Two Department of Corrections regulations figure in the issues Hernandez has raised on appeal. As we have indicated, K.A.R. 44-12-313 prohibits inmates from possessing sexually explicit materials. Pertinent here, the regulation identifies such materials as those having "the purpose of . . . sexual arousal or gratification and . . . contain[ing] nudity, which shall be defined as the depiction or display of any state of undress in which the human genitals, pubic region, buttock, or female breast at the point below the top of the aerola [sic] is less than completely and opaquely covered." K.A.R. 44-12-313(b)(1). The other regulation applies generally to inmate mail and outlines an internal procedure for inmates to contest the confiscation of incoming mail. K.A.R. 44- 12-601 (2017 Supp.). If inmates challenge the seizure of materials, those items are sent by regular mail from the prison to the Department of Corrections headquarters in Topeka for administrative review. K.A.R. 44-12-601(d)(2)(D) (2017 Supp.) (protest forwarded to the secretary of corrections or his or her designee "for final review"). An inmate is required to pay the postage for delivery of the disputed materials to Topeka. But the Department of Corrections will advance the postage costs of official mail to indigent inmates. The department may recoup those costs from funds that later become available to the particular inmate. K.A.R. 44-12-601(f)(3) (2017 Supp.).

At the outset, we take a couple of procedural matters off the table. Hernandez has standing to challenge the regulations insofar as they have been applied to him.
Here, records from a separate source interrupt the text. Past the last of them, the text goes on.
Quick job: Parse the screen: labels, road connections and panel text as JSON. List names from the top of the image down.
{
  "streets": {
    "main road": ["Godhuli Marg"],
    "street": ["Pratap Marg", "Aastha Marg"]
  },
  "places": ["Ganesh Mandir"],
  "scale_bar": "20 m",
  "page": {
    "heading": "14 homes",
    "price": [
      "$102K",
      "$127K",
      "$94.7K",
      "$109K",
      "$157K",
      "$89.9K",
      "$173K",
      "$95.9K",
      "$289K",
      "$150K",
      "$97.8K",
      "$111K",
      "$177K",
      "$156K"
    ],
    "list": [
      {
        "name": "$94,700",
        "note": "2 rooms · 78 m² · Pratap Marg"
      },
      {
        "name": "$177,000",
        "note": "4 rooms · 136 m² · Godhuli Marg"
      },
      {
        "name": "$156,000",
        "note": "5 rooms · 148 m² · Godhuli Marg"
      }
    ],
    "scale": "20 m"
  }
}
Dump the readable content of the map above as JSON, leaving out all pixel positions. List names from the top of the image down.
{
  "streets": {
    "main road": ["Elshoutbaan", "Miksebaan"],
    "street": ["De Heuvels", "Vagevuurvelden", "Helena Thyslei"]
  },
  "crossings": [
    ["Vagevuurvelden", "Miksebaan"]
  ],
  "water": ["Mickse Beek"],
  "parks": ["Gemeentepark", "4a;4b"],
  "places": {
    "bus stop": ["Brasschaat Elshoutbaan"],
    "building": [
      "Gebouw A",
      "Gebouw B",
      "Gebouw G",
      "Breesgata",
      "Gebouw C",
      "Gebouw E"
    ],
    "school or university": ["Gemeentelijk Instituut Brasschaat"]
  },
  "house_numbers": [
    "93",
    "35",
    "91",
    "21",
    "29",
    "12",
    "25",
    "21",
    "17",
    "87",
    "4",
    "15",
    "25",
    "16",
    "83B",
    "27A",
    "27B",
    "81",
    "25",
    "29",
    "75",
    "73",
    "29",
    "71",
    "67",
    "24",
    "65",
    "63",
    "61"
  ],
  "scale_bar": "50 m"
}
Prison officials have seized materials mailed to him as being sexually explicit in violation of K.A.R. 44-12-313. After requesting administrative reviews of those seizures, Hernandez had to pay the postage to have the materials sent from the prison to Topeka. Nobody disputes that Hernandez has exhausted the available administrative remedies, clearing the

3 way for him to seek relief under K.S.A. 60-1501. Venue in Leavenworth County was not contested as to the seizures occurring elsewhere and is immaterial now.

For his first point on appeal, Hernandez contends the requirement that inmates pay the postage for sending confiscated materials from the prison to the Department offices in Topeka for administrative review amounts to "an institutional fine and punishment" for exercising constitutionally protected due process rights. We disagree. The amount of money is comparatively small, as Hernandez concedes. From the district court orders, we gather the total amount of postage for all five cases was less than $15. We recognize that inmates typically earn nominal wages at prison jobs. But the postage costs are not so onerous they create a constitutional deprivation by unduly burdening or effectively precluding administrative review.

The Kansas Supreme Court recently recognized that a reasonable fee imposed for administrative review of an adverse determination affecting a protected property right or interest does not offend constitutional due process protections. Creecy v. Kansas Dept. of Revenue, 310 Kan. 454, 464, 447 P.3d 959 (2019). A significant component of an acceptable fee structure is a bypass permitting indigent persons to access the review process without having to come up with the payment. 310 Kan. at 464-65 (finding $50 fee for administrative review of driver's license suspension constitutionally infirm without provision waiving or deferring payment based on indigence). Although the postage costs may not be identical to an administrative filing fee, they are sufficiently similar that the due process considerations recognized in Creecy apply and permit their assessment to an inmate challenging the confiscation of materials as sexually explicit in violation of K.A.R.